The constitution and governance model are likely decay-resistant — organizational values and process rules do not expire with model improvements. CI pipeline checks are deterministic and model-independent. Convention packs encode codebase properties, not model properties.

But the 5-agent Divisor Council may be heavier than needed as models improve at self-review. Detailed step-by-step instructions in agent personas may become unnecessary. The 3-iteration review cap may need adjustment.
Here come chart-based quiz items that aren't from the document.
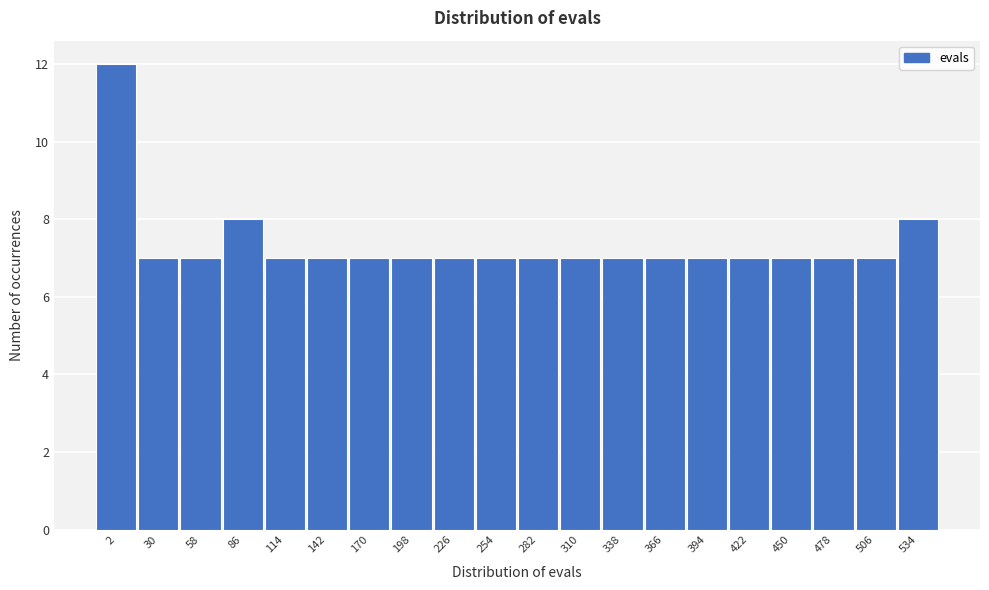

Reading right to left, what are all the values shown in this chart?

534=8	506=7	478=7	450=7	422=7	394=7	366=7	338=7	310=7	282=7	254=7	226=7	198=7	170=7	142=7	114=7	86=8	58=7	30=7	2=12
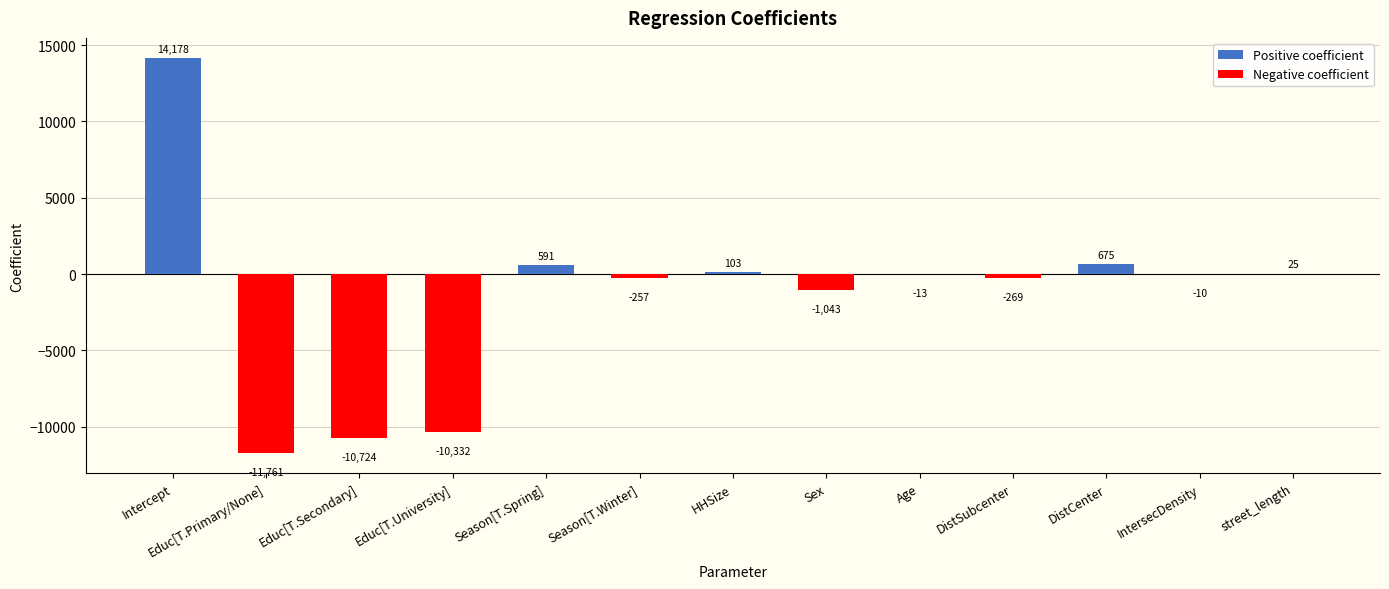

Are the bars grouped side by side (vs. stacked)?

No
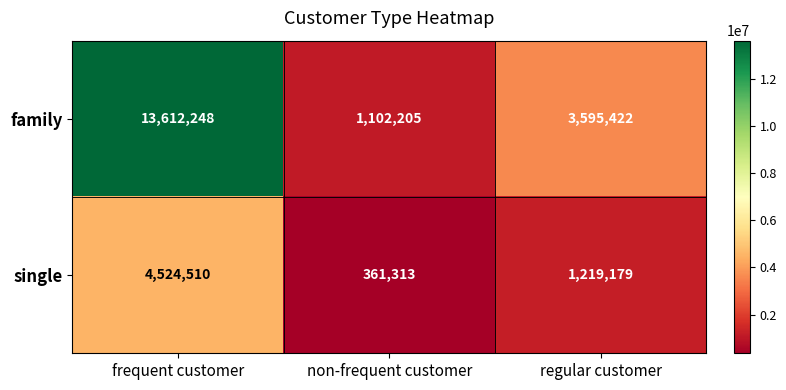

Which series changed the most between non-frequent customer and regular customer?

family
The honest answer is that we do not yet know which components will prove to be permanent architecture and which will turn out to be scaffolding. The “build to delete” principle applies to the harness itself: build each component so it can be removed when the time comes, and periodically test whether quality holds without it.

Where to Start

If you are evaluating Unbound Force, the quick start guide gets you from zero to running in minutes. If you want to understand the individual tools, the Getting Started section walks through each one. The common workflows page shows how the pieces work together in practice.

The five principles are not features you turn on. They are architectural decisions that shape how the system behaves. Understanding them helps you predict what the swarm will do, diagnose problems when something goes wrong, and decide which components to adopt for your own projects.